Si Reykjavik démarre en 1956 avec la disparition d’une jeune adolescente sur une petite île au large de la capitale islandaise, le cœur du récit se situe 30 ans plus tard, en 1986, année charnière pour le pays qui fêtait alors ses 200 ans et sur lequel soufflait un vent toujours glacial mais porteur d’espoir et de progrès: outre la création de chaînes de télévision privées, l’Islande et Reykjavik accueilleraient en octobre de cette année-là un célèbre sommet sur le désarmement nucléaire qui allait réunir Ronald Reagan et Mikhaïl Gorbatchev. Un souvenir fort pour tous les Islandais et en particulier pour notre duo d’auteurs qui l’a vécu au même âge. “Nous avions 10 ans, nous l’avons donc vu et vécu avec nos yeux d’enfants, sans comprendre la complexité des choses”, explique l’un. “Tout le jeu pour nous a donc consisté à revisiter cette période charnière avec nos yeux d’adulte, poursuit l’autre, en y injectant un whodunit effectivement très proche du style d’Agatha Christie, et de notre appétence scandinave pour le roman policier. On y trouve un certain réalisme, la vie de tous les jours et des gens normaux, si ce n’est que l’un d’eux est un meurtrier.

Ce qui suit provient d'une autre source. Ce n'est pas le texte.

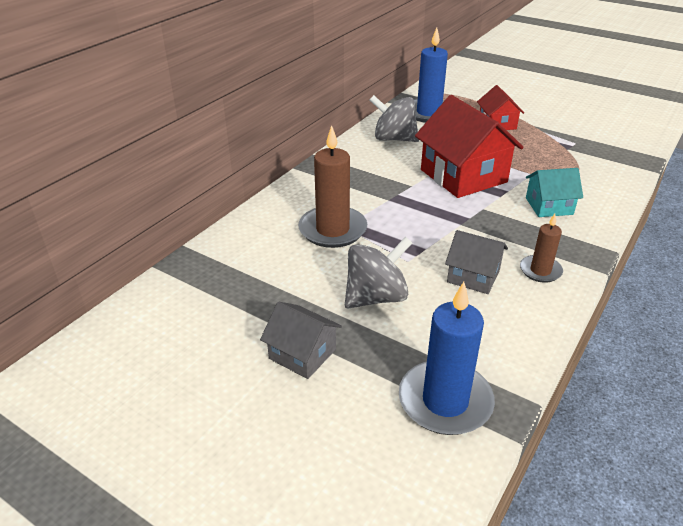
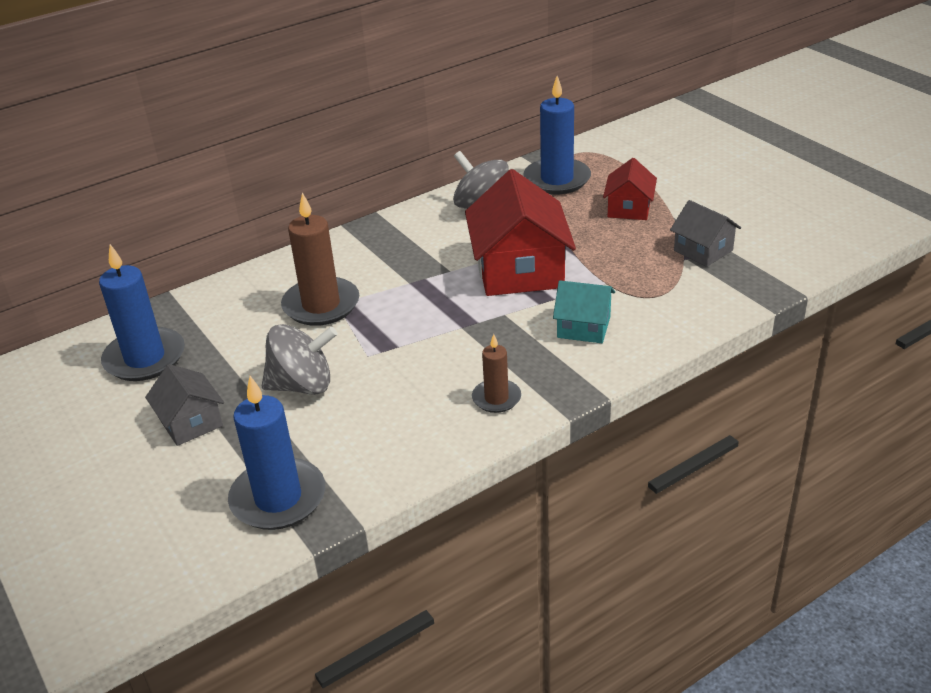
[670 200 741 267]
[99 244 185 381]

Cette appétence, Katrin Jakobsdóttir la connaît bien, et il faut ne pas être islandais pour s’étonner que le plus important personnage politique du pays prenne la plume: avant d’être Première ministre, la co-autrice de Reykjavik fut ministre de la Culture et, avant ça, l’autrice, pendant ses études de lettres, d’une thèse autour… du polar islandais et de l’écrivain local Arnaldur Indriðason. C’est dire si elle connaît ses classiques tout autant que la diplomatie: “Placer le cœur de notre intrigue à plus de 30 ans d’ici évitait d’avoir une lecture biaisée par mes fonctions. De même, ce choix de le faire réellement à quatre mains, sans jamais savoir qui a vraiment écrit telle ou telle phrase précise m’a permis d’écrire vraiment ce que je voulais.” On ne s’étonnera pas non plus que l’intrigue de Reykjavik tourne autour de la domination masculine et des violences faites aux femmes: Katrin Jakobsdóttir a organisé en 2019 le premier congrès international consacré à la reconnaissance politique des violences sexistes et du harcèlement sexuel et en a fait un marqueur important de son parcours politique. Lequel pourrait donc s’arrêter demain sans la laisser sans voix; mais si Ragnar Jónasson a, lui, déjà un nouveau roman prêt à sortir pour les fêtes, la Première devra pour l’instant attendre une nouvelle pandémie avant de s’y remettre, “mais je ne la souhaite pas!

Reykjavik ***, de Ragnar Jónasson et Katrin Jakobsdóttir, Éditions de la Martinière, Traduit de l’islandais par Jean-Christophe Salaün, 448 pages.